C’est la guerre (or is it deja vu?) as the French surrender again
You think that the subconscious does not influence our actions? You think we are immune to the strange rhythms of myth and memory?
On June 17, 1940, faced with a mutiny in his cabinet, and with his mistress, Helen de Portes, backing the mutineers, the French prime minister Paul Reynaud resigned.
Power passed to the decrepit old general, Henri Philippe Petain. On June 20, Petain accepted the irreversible logic of the mutiny, and of German military victories, and the next day France surrendered to the Third Reich.
Seventy years later, to the very day after the pro-Petainist mutiny in the French Government, a mutiny in the French soccer squad in South Africa spelled the end of the country's hopes in the World Cup.
France surrendered as abjectly this month as it did 70 years ago. Recrimination, bitterness |and division became the defining emotions of the departing French footballers — as they were of the French who conceded defeat in 1940.
You can declare that this is a mere coincidence and I cannot prove that you are wrong. But the evidence, such as it is, is there.
Surrender, and national disgrace, midsummer 1940 and surrender, and national disgrace, midsummer 2010. To be sure, one cannot compare the two events in any sense other than symbolic and psychological — but as such, they are unmistakably there. Now I am one of the few Irish people who wished France well in the World Cup. Firstly, I am a Francophile, and secondly because the ‘notorious' Henry handball was just one of those things that happen in sport.

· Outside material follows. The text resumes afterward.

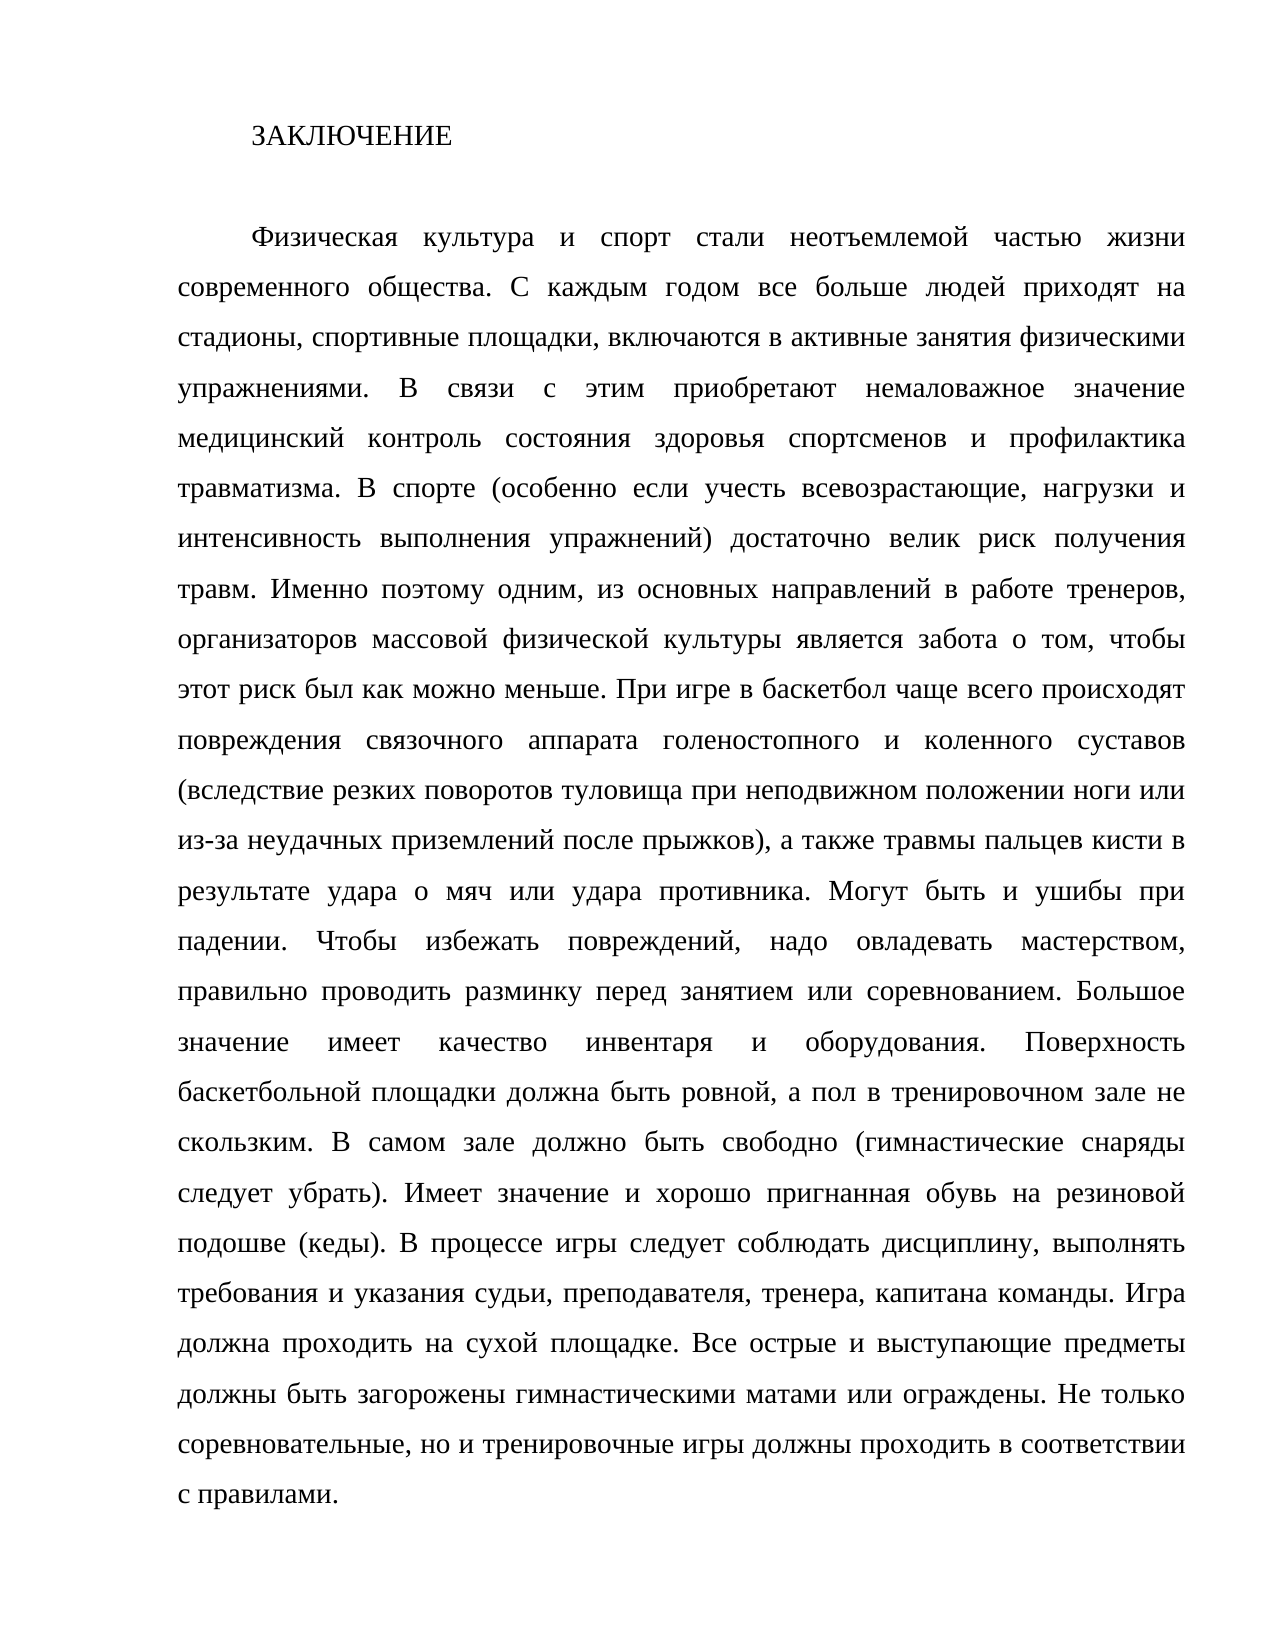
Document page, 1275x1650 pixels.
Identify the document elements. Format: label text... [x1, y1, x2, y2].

text ЗАКЛЮЧЕНИЕ [177, 118, 1186, 152]
text Физическая культура и спорт стали неотъемлемой частью жизни современного общества. С каждым годом все больше людей приходят на стадионы, спортивные площадки, включаются в активные занятия физическими упражнениями. В связи с этим приобретают немаловажное значение медицинский контроль состояния здоровья спортсменов и профилактика травматизма. В спорте (особенно если учесть всевозрастающие, нагрузки и интенсивность выполнения упражнений) достаточно велик риск получения травм. Именно поэтому одним, из основных направлений в работе тренеров, организаторов массовой физической культуры является забота о том, чтобы этот риск был как можно меньше. При игре в баскетбол чаще всего происходят повреждения связочного аппарата голеностопного и коленного суставов (вследствие резких поворотов туловища при неподвижном положении ноги или из-за неудачных приземлений после прыжков), а также травмы пальцев кисти в результате удара о мяч или удара противника. Могут быть и ушибы при падении. Чтобы избежать повреждений, надо овладевать мастерством, правильно проводить разминку перед занятием или соревнованием. Большое значение имеет качество инвентаря и оборудования. Поверхность баскетбольной площадки должна быть ровной, а пол в тренировочном зале не скользким. В самом зале должно быть свободно (гимнастические снаряды следует убрать). Имеет значение и хорошо пригнанная обувь на резиновой подошве (кеды). В процессе игры следует соблюдать дисциплину, выполнять требования и указания судьи, преподавателя, тренера, капитана команды. Игра должна проходить на сухой площадке. Все острые и выступающие предметы должны быть загорожены гимнастическими матами или ограждены. Нe только соревновательные, но и тренировочные игры должны проходить в соответствии с правилами. [177, 219, 1186, 1510]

I remember the derision in Ireland that greeted the English condemnations of Maradona's ‘hand-of-God' goal. Yet it was from comparable quarters that we heard the most complaints about Henry's manual trickery against us.

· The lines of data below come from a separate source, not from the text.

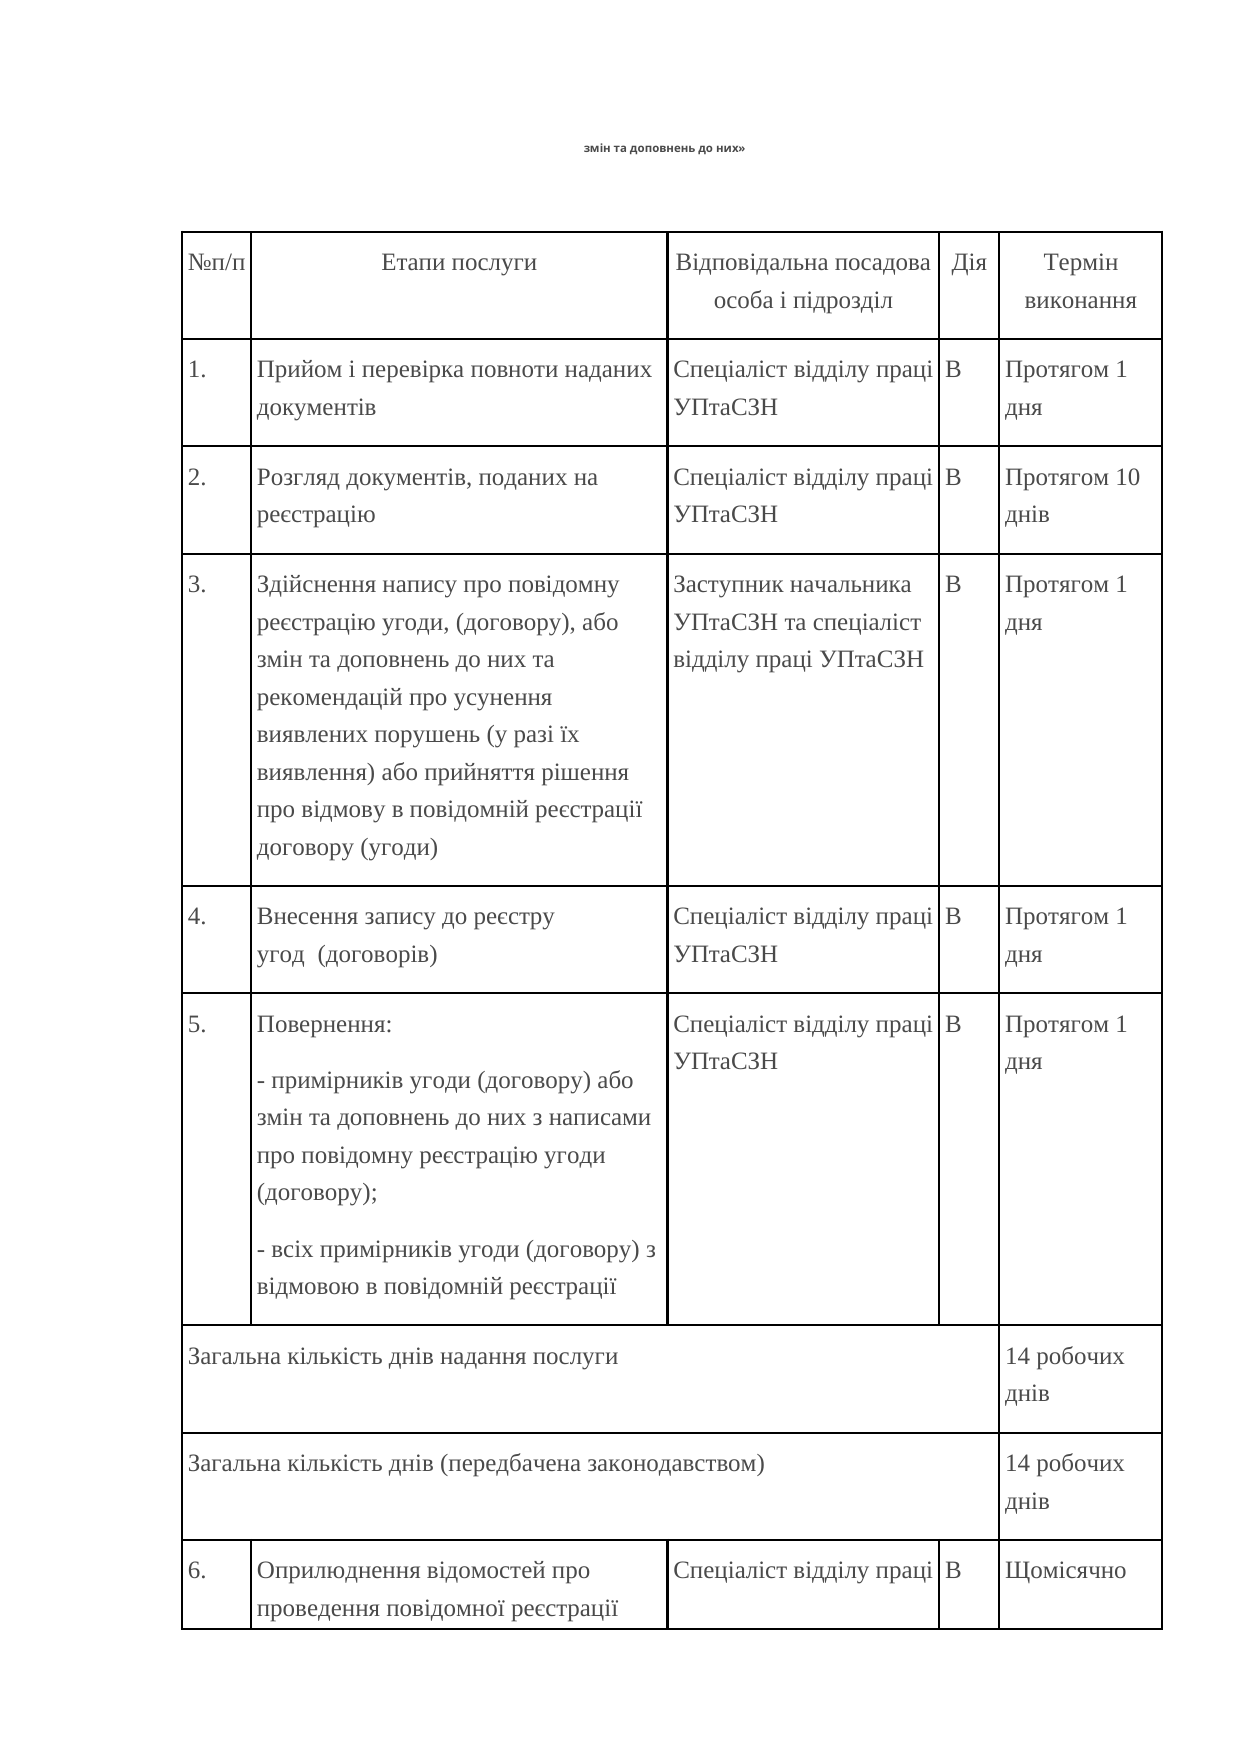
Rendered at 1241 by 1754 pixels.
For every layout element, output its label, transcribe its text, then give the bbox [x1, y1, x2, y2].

table_cell В [940, 555, 998, 885]
table_cell Протягом 1 дня [1000, 887, 1161, 992]
table_cell Спеціаліст відділу праці УПтаСЗН [669, 447, 938, 552]
table_cell В [940, 994, 998, 1324]
table_header Дія [940, 233, 998, 338]
table_cell Прийом і перевірка повноти наданих документів [252, 340, 666, 445]
table_cell 14 робочих днів [1000, 1326, 1161, 1432]
table_cell Спеціаліст відділу праці УПтаСЗН [669, 887, 938, 992]
table_cell Загальна кількість днів надання послуги [183, 1326, 998, 1432]
table_cell Спеціаліст відділу праці УПтаСЗН [669, 994, 938, 1324]
table_cell В [940, 1541, 998, 1627]
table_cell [669, 1541, 938, 1627]
table_cell В [940, 887, 998, 992]
table_cell Щомісячно [1000, 1541, 1161, 1627]
table_header Відповідальна посадова особа і підрозділ [669, 233, 938, 338]
table_cell 6. [183, 1541, 250, 1627]
table_cell Загальна кількість днів (передбачена законодавством) [183, 1434, 998, 1539]
table_cell Здійснення напису про повідомну реєстрацію угоди, (договору), або змін та доповнень до них та рекомендацій про усунення виявлених порушень (у разі їх виявлення) або прийняття рішення про відмову в повідомній реєстрації договору (угоди) [252, 555, 666, 885]
table_cell Протягом 1 дня [1000, 340, 1161, 445]
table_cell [252, 1541, 666, 1627]
text змін та доповнень до них» [177, 118, 1152, 156]
table_cell Спеціаліст відділу праці УПтаСЗН [669, 340, 938, 445]
table_cell 4. [183, 887, 250, 992]
table_cell Протягом 10 днів [1000, 447, 1161, 552]
table_cell Розгляд документів, поданих на реєстрацію [252, 447, 666, 552]
table_cell 1. [183, 340, 250, 445]
table_cell В [940, 447, 998, 552]
table_cell Заступник начальника УПтаСЗН та спеціаліст відділу праці УПтаСЗН [669, 555, 938, 885]
table_cell 5. [183, 994, 250, 1324]
table_header №п/п [183, 233, 250, 338]
table_cell 3. [183, 555, 250, 885]
table_cell В [940, 340, 998, 445]
table_cell Протягом 1 дня [1000, 994, 1161, 1324]
table_cell Повернення: - примірників угоди (договору) або змін та доповнень до них з написами про повідомну реєстрацію угоди (договору); - всіх примірників угоди (договору) з відмовою в повідомній реєстрації [252, 994, 666, 1324]
table_cell 2. [183, 447, 250, 552]
table_header Етапи послуги [252, 233, 666, 338]
table_cell Внесення запису до реєстру угод (договорів) [252, 887, 666, 992]
table_cell Протягом 1 дня [1000, 555, 1161, 885]
table_cell 14 робочих днів [1000, 1434, 1161, 1539]
table_header Термін виконання [1000, 233, 1161, 338]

One cannot completely separate sport from history or from war, however much one would like to. It is a fact, which is probably why the French love triumphing in the English sports of rugby and soccer. The wounds of Agincourt lie deep in the French memory.
The memory of this time was to play its own part in 1940. When Mr Reynaud was contemplating British prime minister Winston Churchill's (admittedly absurd) offer to create a permanent union between Britain and France, his mistress, Helen de Portes scribbled him a note: “I hope you are not going to play at Isabella of Bavaria.” Isabella had been the Queen of France who had given her daughter Catherine to Henry V of England, thereby recognising Henry's claims to sovereignty over France.
Isabella's concession led to Henry's son Henry VI becoming king of France and so to Joan of Arc's insurrection. And though the last English possession in France, Calais, was retaken by the French in the 16th century, the English claim to the throne of France continued to be reiterated in the title of the monarch in London into the 18th century. It was only in 1800, with the Act of Union between Britain and Ireland, that the claim to France was finally dropped from the English coronation title.
This, and much else besides, made the decisions of 1940 unbearable for any French leader. To fight on, with perfidious England as an ally, and see the homeland once again destroyed, as it had been 25 years before? Or to come to terms with reality, and accept that the Third Reich of Germany had won? France has rebuilt itself beyond recognition since 1945. It is now the heart of both the EU's aerospace industry and of the project for political union.
The great French dream of |la gloire lives on in other clothes. But as always, the subconscious undermines the fantasy. Beneath the imperial silk cloth and gold lame rustles the coarse fustian of reality.
The World Cup mutiny — after humiliating defeats to Mexico and South Africa and an awful goalless draw with Uruguay — provided weirdly theatrical resonances to the events of 70 years before.
Of course, none of the players need have had much conscious knowledge of that time, for group psyche does not work like that.
It is just that sport and war invariably, and almost ineluctably, echo one another. This is their very nature. Which is no doubt why, 70 years ago this month, a newspaper vendor's sign appeared in London: ‘French sign peace treaty: we’re in the finals’.
Quite so. But, as it happens, a couple of decisive second-half substitutes for Britain — the USA and the USSR — scored the winning goals.